O Canadá é referência mundial de país desenvolvido e atualmente ocupa a 16ª posição no Índice de Desenvolvimento Humano da ONU (IDH), que considera aspectos como desigualdade, renda e igualdade de gênero. O mesmo IDH mostra seu vizinho, os Estados Unidos, uma posição atrás. No entanto, é raro o Canadá aparecer em noticiários por problemas de segurança, especialmente homicídios provocados pela posse descontrolada de armas de fogo. O Estado canadense tem se caracterizado por uma política externa sólida em prol do multilateralismo, além da defesa da igualdade de gênero e de políticas ambientalistas globais.

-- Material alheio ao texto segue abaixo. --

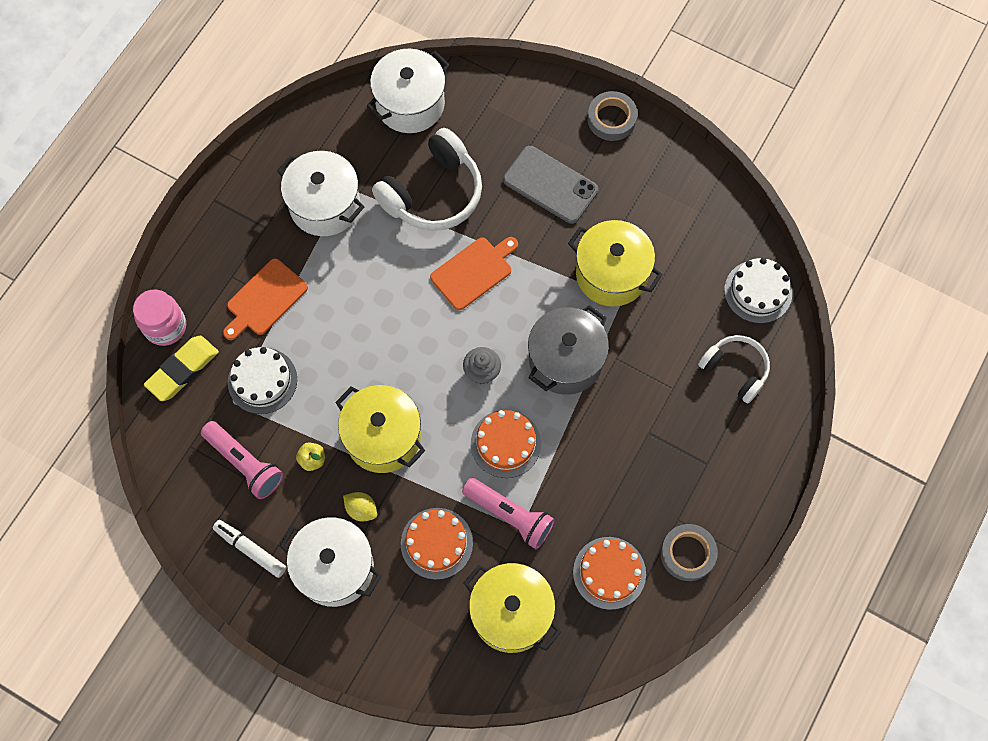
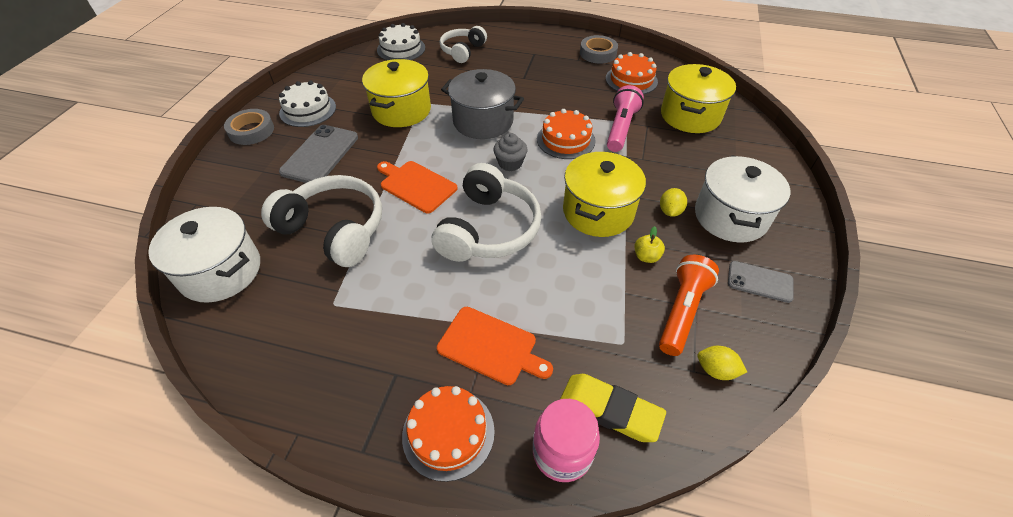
camera: 105 degrees left, 20 degrees down
pink flashlight [201,421,283,499] -> orange flashlight [659,255,719,356]
white marker [213,520,287,578] -> grey phone [728,261,794,303]
white cake [228,347,297,414] -> white cake moved to [279,80,336,127]
white pot [277,151,364,236] -> none
orange cake [401,508,473,580] -> orange cake moved to [402,386,495,482]
none -> white headphones [432,163,541,262]
none -> yellow lemon [698,346,747,380]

Escola Residencial Indiana Kamloops em 1937

Por isso, foram especialmente chocantes as denúncias publicadas nas últimas semanas, quando o país ganhou manchetes mundo afora após a descoberta de centenas de sepulturas não identificadas próximas a escolas religiosas dedicadas a assimilação de crianças indígenas. A descoberta não foi casual, mas sim o resultado de pesquisas realizadas nos espaços dessas Escolas Residências para Indígenas (uma rede de colégios internos), como a Escola Missionária de St. Eugene, investigada pela comunidade de ʔaq’am, da nação Ktunaxa. O que tivemos nas últimas semanas foi a divulgação desses resultados e, por isso, a repetição da notícia, só que em diferentes locais.

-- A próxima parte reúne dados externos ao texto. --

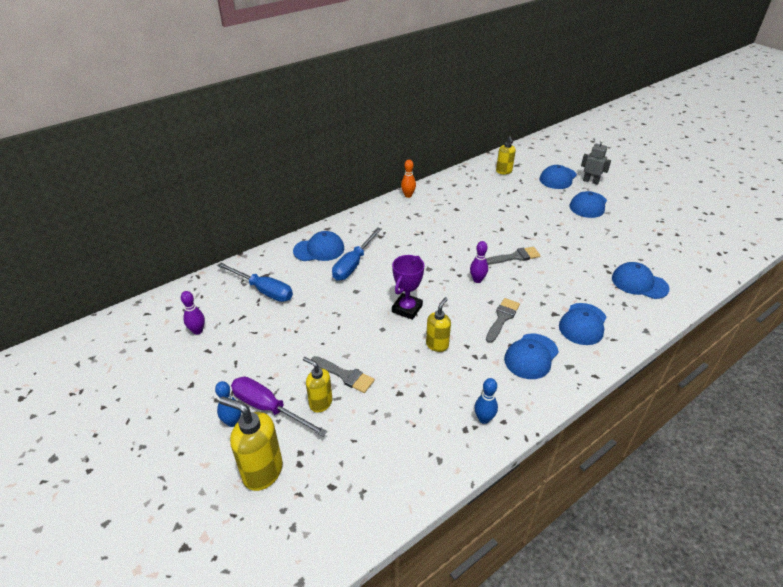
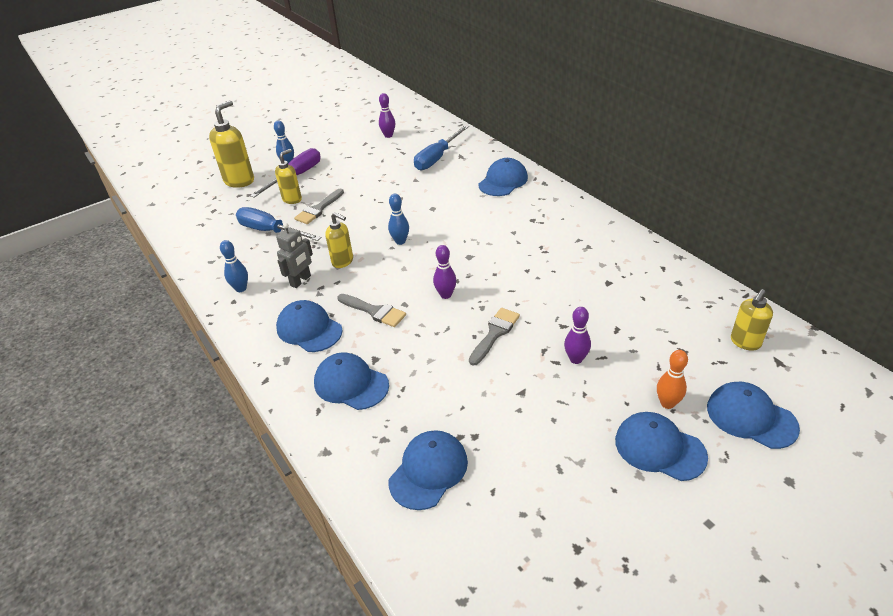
camera: 95 degrees right, 0 degrees up
blue cap [293,231,344,261] -> blue cap turned 135 degrees counterclockwise [478,158,528,196]
blue screwdriver [332,227,382,281] -> blue screwdriver moved to [236,207,322,241]
purple trophy [392,255,425,320] -> blue bowling pin [388,194,409,245]
orange bowling pin [401,160,416,198] -> orange bowling pin moved to [657,350,688,409]
grey brush [486,247,540,264] -> grey brush turned 135 degrees counterclockwise [469,308,520,366]
yellow soap dispenser [496,136,516,174] -> yellow soap dispenser turned 45 degrees counterclockwise [731,289,773,351]
grey robot [581,139,611,185] -> grey robot moved to [276,223,313,288]
none -> purple bowling pin [564,307,591,364]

Utilizando aparelhos de ondas magnéticas, os pesquisadores e as comunidades das chamadas First Nation têm conseguido rastrear restos mortais de crianças e adolescentes em covas não identificadas próximas às escolas. Até o momento, aproximadamente 1,1 mil corpos não identificados já foram resgatados; apenas na antiga Escola Residencial Indígena de Marieval, que funcionou de 1899 a 1997 na província de Saskatchewan, foram 751 túmulos. Há estimativas de que 15 mil crianças tenham sido vitimadas nessas escolas, afirmou uma fonte ao jornal britânico The Guardian.

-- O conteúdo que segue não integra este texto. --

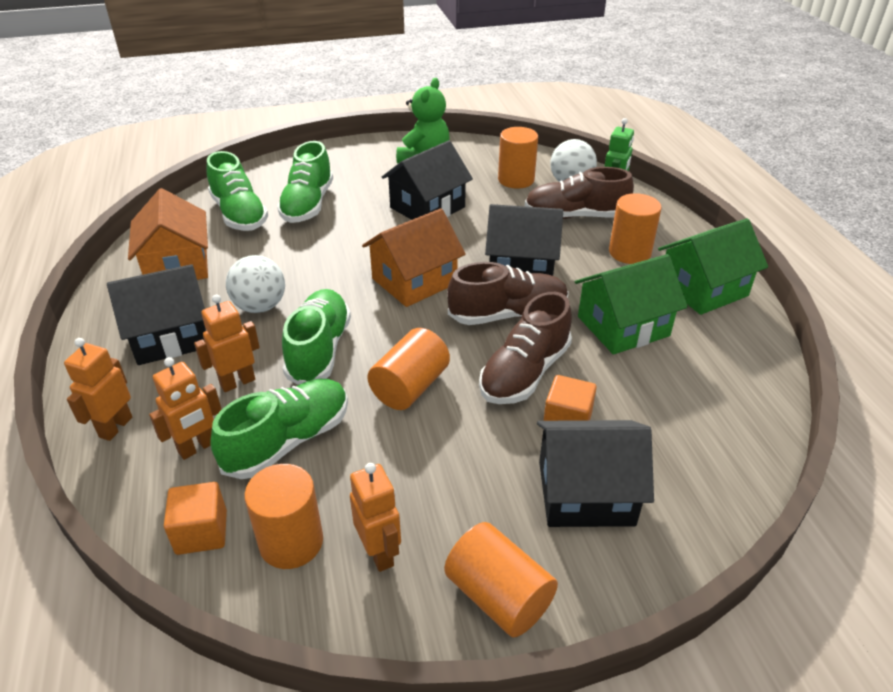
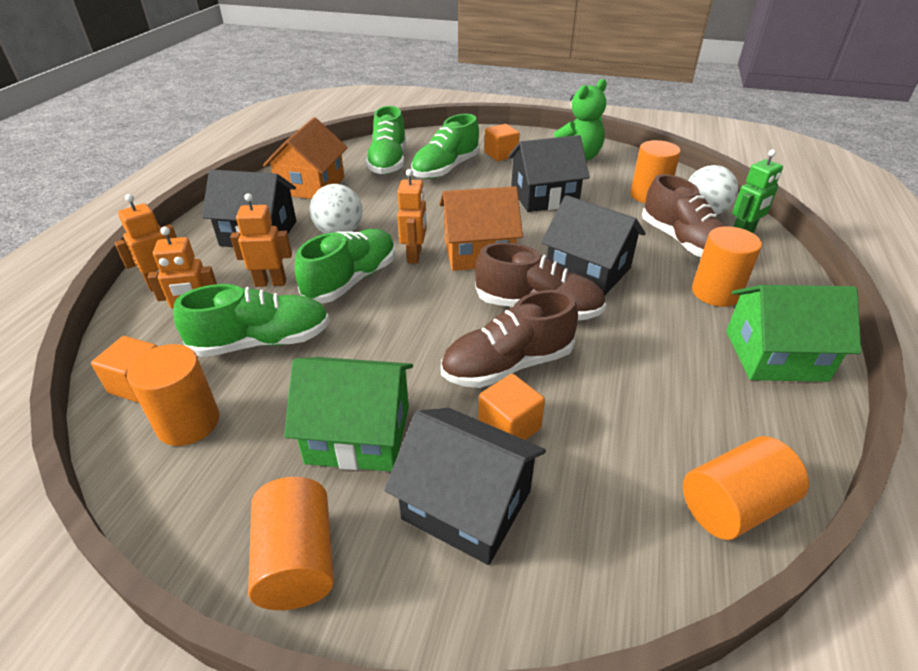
camera: 30 degrees right, 0 degrees up
orange robot [350,463,401,572] -> orange robot moved to [397,169,427,264]
orange cylinder [367,328,450,410] -> orange cylinder moved to [683,436,809,540]
brown shoe [525,167,634,219] -> brown shoe turned 150 degrees counterclockwise [642,174,726,258]
green house [575,254,688,354] -> green house moved to [284,357,413,472]
none -> orange cube [484,124,520,161]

Aprendemos, com a trágica descoberta, que o Canadá multicultural de hoje era bastante eurocêntrico e racista há apenas 70 anos. Porque a colonização do Canadá não foi diferente do restante do continente, onde generalizou-se a violência contra os povos originários em nome de Deus, para dar espaço ao colonizador europeu. Em toda a América, a mesma associação entre os Estados e as Igrejas Cristãs justificou a imposição de outros modelos culturais e sociais em nome de evangelizar “selvagens que cultuavam demônios”. A mesma destruição até a extinção completa de etnias e suas culturas, até não sobrar nada, por doenças, fome e loucura.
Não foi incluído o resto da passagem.